There we have the mad savage's interpretation of - - - the mad savage.

Non-integrated and linguistically non competent resident.
Could not have said it better


Posted by: GeorgeFowell 27.Apr.2018, 10:30 AM

My favorite Swedish dish is Jansson's Temptation. It is so delicious and yummy everyone should try it.

Posted by: JonG 28.Apr.2018, 01:43 PM

Planka is worth a try at home, but of course you have to buy the planka boards first (ICA Maxi sell them).

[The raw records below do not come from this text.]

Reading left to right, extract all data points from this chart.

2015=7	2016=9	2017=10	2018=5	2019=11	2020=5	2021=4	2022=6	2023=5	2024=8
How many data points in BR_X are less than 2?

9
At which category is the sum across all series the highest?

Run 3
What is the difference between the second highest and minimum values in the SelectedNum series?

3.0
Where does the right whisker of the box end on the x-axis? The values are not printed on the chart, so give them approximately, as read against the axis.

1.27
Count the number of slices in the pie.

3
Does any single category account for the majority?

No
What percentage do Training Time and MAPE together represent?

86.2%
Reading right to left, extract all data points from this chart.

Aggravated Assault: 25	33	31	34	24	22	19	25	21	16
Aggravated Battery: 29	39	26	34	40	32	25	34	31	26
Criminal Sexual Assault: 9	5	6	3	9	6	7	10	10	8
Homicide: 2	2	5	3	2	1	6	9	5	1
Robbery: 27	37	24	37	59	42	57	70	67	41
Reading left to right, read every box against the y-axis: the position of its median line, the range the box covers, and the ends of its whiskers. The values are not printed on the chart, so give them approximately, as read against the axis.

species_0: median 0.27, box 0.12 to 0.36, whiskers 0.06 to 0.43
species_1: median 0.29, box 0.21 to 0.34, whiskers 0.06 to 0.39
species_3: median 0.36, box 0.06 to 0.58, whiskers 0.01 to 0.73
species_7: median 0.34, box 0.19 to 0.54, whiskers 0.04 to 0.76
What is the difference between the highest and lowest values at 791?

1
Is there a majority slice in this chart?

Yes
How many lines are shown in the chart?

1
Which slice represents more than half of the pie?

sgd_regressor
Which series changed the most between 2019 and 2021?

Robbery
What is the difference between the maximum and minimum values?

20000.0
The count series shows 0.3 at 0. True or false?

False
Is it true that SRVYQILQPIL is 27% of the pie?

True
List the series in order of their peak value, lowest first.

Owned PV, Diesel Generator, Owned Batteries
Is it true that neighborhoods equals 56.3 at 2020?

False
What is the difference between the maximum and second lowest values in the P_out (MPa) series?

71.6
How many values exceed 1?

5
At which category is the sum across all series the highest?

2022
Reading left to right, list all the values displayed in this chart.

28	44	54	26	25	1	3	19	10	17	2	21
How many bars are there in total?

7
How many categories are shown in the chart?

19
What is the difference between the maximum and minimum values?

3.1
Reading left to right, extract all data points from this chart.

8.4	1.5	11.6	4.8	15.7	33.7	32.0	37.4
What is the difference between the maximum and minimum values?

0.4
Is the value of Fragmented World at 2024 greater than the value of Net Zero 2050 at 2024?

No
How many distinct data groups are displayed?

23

Get some pork fillet (fläskfilé) and slice into thick slices. Season it then fry in a pan and place on your boards (warm the planka boards in the oven while you fry the meat). Pipe mashed potatoes around the outside (adding an egg to the mash helps it brown up nicely under the grill). Then put whatever sauce you're using on (just buy bearnaise or red wine sauce premade from the supermarket), plus any veggies on the side (half a tomato is traditional too) and finally grill to perfection under the broiler (if you're American) or grill (if you're normal) ;P

Restaurant luxury at home and not very hard to do at all!

Posted by: nosmas10 13.Aug.2018, 06:33 AM

I always love the taste of potatoes that's why Janssons frestelse is my favorite Swedish food.